Nearly eight years after Congress dramatically toughened banking regulations in the wake of the financial crisis, the Senate took a rare bipartisan step and voted Wednesday to ease some rules on small and midsize banks.
But larger banks also get some breaks in the legislation, a move that led to strong opposition from liberal Democrats who warned those moves increased the risk of another financial meltdown.
Still, a group of moderate Democrats — several of whom face reelection this fall in states handily won by President Trump — joined with Republicans in voting 67-31 to enact the first major rollback of the 2010 Dodd-Frank financial overhaul law.
"This bill … is designed to protect community banks and credit unions and that's why we have such bipartisan support for it," said Senate Banking Committee Chairman Mike Crapo (R-Idaho), the legislation's lead sponsor.
"At a time of intense political polarization, we have proven we can work together to get things done," he said.
The bill faces an uncertain future in the House, where Republicans last year passed a more sweeping financial deregulation bill.

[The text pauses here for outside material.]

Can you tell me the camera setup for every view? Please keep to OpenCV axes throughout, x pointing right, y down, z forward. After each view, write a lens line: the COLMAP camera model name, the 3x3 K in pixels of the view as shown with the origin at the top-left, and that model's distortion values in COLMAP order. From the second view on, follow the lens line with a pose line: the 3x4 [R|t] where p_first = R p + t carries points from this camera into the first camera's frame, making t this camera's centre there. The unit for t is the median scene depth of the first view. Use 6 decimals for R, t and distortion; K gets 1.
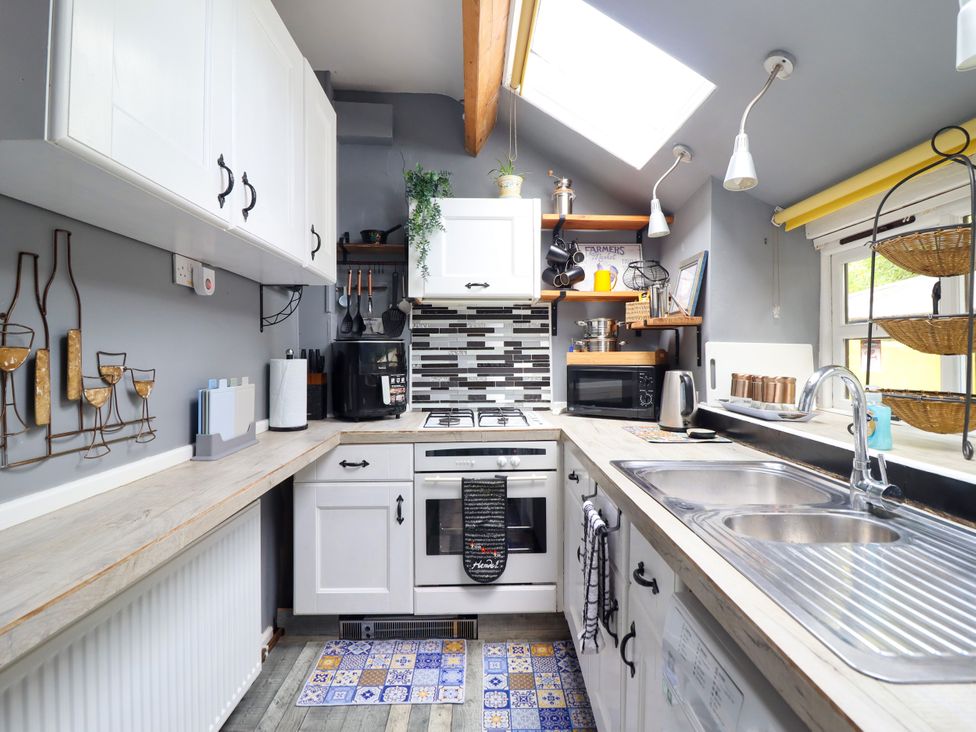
lens RADIAL K [[501.7, 0, 490.3], [0, 501.7, 351.4], [0, 0, 1]] dist [0.000727, -0.014853]
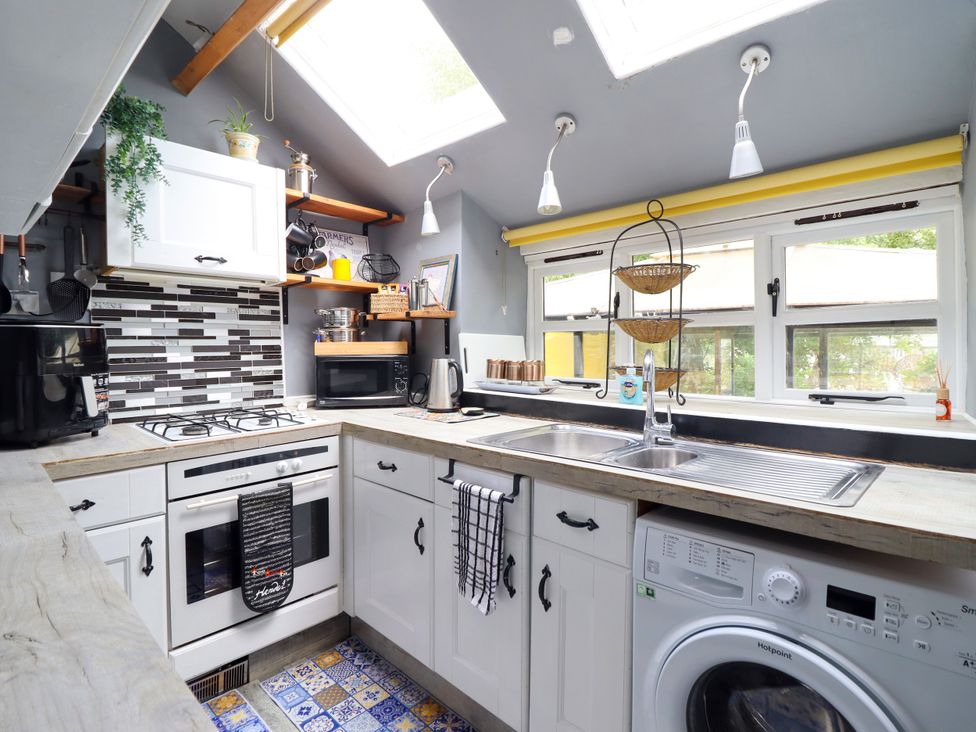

But House Republican leaders could decide the Senate's more modest changes are the best Congress can do at this point and pass the Senate bill.
President Trump is likely to sign any bill that reduces regulations.
Most of the Senate bill's provisions are designed to ease regulatory burdens on small banks and enjoy broad support.
Those banks would see new mortgage rules reduced if they make fewer than 500 loans a year. And banks with less than $10 billion in assets would be exempted from the Volcker Rule, which prohibits institutions from stock trading for their own profit and limits ownership of risky investments.
"We needed reform because of all the abuses that occurred," Bill Trezza, chief executive of BAC Community Bank in Stockton, said of Dodd-Frank. "But it needed to be targeted, and now they're targeting it and making sense out of it."
The legislation also would add new consumer protections following Equifax Inc.'s massive data breach last year. Credit reporting companies would be required to let consumers freeze and unfreeze their files for free. Active-duy members of the military would also get free credit monitoring.
If that's all the bill did, it would have received near unanimous support.
But the bill takes other more controversial steps to help larger banks that have drawn opposition from liberals such as Sen. Elizabeth Warren (D-Mass.), former regulators and the now-retired authors of the Dodd-Frank Wall Street Reform and Consumer Protection Act.
"We start off wanting to help the small banks …. but then Wall Street gets involved," said Sherrod Brown (D-Ohio), who helped lead opposition to the bill.
The legislation would remove Dodd-Frank's mandatory stricter oversight for about two dozen larger banks, those with assets of as much as $250 billion. The bill would give Federal Reserve regulators more flexibility in how they oversees large banks.
New Fed Chairman Jerome H. Powell promised to remain vigilant for threats to the financial system. But critics pointed to the Fed's failure to act on subprime mortgages before the 2008 financial crisis and raised concerns about the desire of regulators appointed by Trump to be tough on banks.
The bill would weaken regulators' ability to enforce fair-lending requirements by exempting 85% of banks and credit unions from Dodd-Frank data-reporting requirements designed to help identify discriminatory practices.
The bill even includes some benefits for Equifax and other credit reporting companies. They would get immunity from lawsuits over credit monitoring for active-duty service members, and an arcane provision could make it easier for the firms to expand their businesses into providing credit scores for mortgages purchased by Fannie Mae and Freddie Mac.
The Congressional Budget Office estimated that the bill would add $671 million to the federal budget deficit over the next decade, largely because the changes would slightly increase the small chance that a systemically important financial institution would fail or a financial crisis would take place.
But the CBO admitted its estimate "is subject to considerable uncertainty" because of the difficulty of predicting a major bank failure or crisis.
The former lawmakers who shepherded Dodd-Frank into law — Sen. Christopher Dodd (D-Conn.) and Rep. Barney Frank (D-Mass.) — said they opposed the new bill in part because it raises the asset threshold for mandatory tough bank oversight to $250 billion from $50 billion.
Although there is broad agreement that the current level was set too low, they said the bill pushes it too high.
Frank described the bill's changes as modest and said its passage would still leave 90% of Dodd-Frank unchanged — including the Consumer Financial Protection Bureau created by the law — while removing opposition from popular community bankers.
"Once this bill becomes law … that's the end of it," he said of Republican efforts to dismantle Dodd-Frank.
But Sen. Patrick Toomey (R-Penn.), said Wednesday that "much more needs to be done."
"This is a constructive step in the right direction, but it is a modest step forward," he said.